** start **
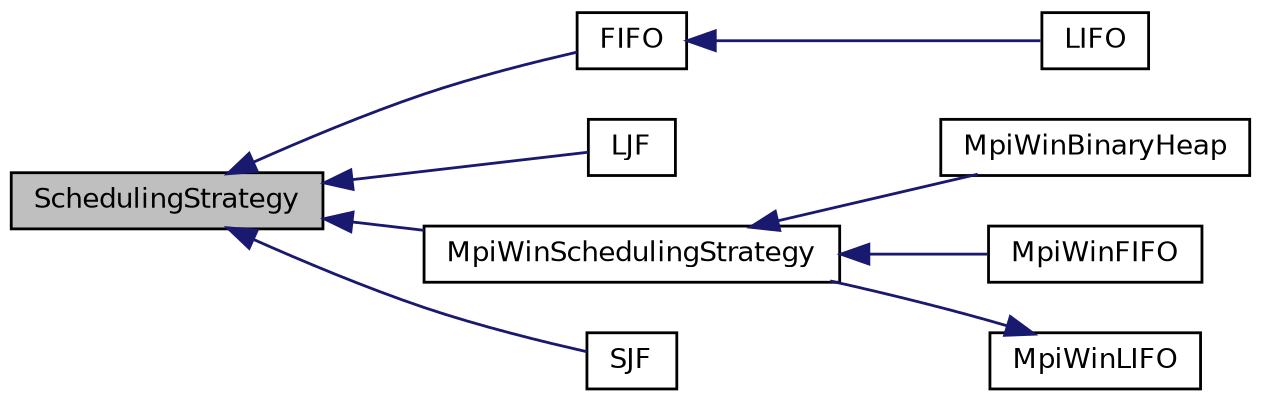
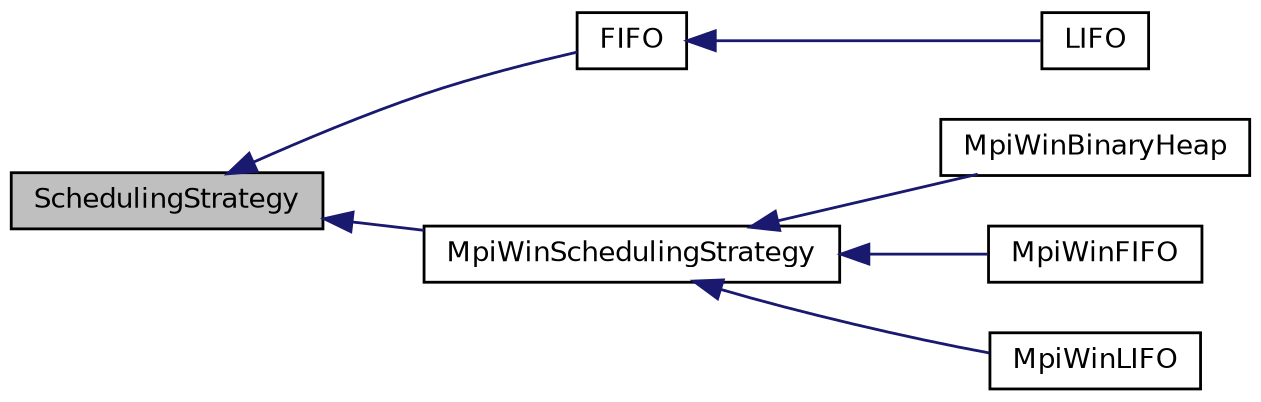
  digraph {
    rankdir=LR
    node [color=black fillcolor=white fontname=Helvetica fontsize=10 shape=record style=filled]
    edge [color=midnightblue dir=back fontname=Helvetica fontsize=10 labelfontname=Helvetica labelfontsize=10 style=solid]
    n1 [fillcolor=grey75 fontcolor=black height=0.2 label=SchedulingStrategy width=0.4]
    n2 [height=0.2 label=FIFO width=0.4]
-   n3 [height=0.2 label=LJF width=0.4]
    n4 [height=0.2 label=MpiWinSchedulingStrategy width=0.4]
-   n5 [height=0.2 label=SJF width=0.4]
    n6 [height=0.2 label=LIFO width=0.4]
    n7 [height=0.2 label=MpiWinBinaryHeap width=0.4]
    n8 [height=0.2 label=MpiWinFIFO width=0.4]
    n9 [height=0.2 label=MpiWinLIFO width=0.4]
    n1 -> n2
-   n1 -> n3
    n1 -> n4
-   n1 -> n5
    n2 -> n6
    n4 -> n7
    n4 -> n8
-   n9 -> n4
+   n4 -> n9
  }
** end **
§ Goal
Extract every line of the entries above that contains the string "Helvetica", matching case exactly.

§ Final result
    node [color=black fillcolor=white fontname=Helvetica fontsize=10 shape=record style=filled]
    edge [color=midnightblue dir=back fontname=Helvetica fontsize=10 labelfontname=Helvetica labelfontsize=10 style=solid]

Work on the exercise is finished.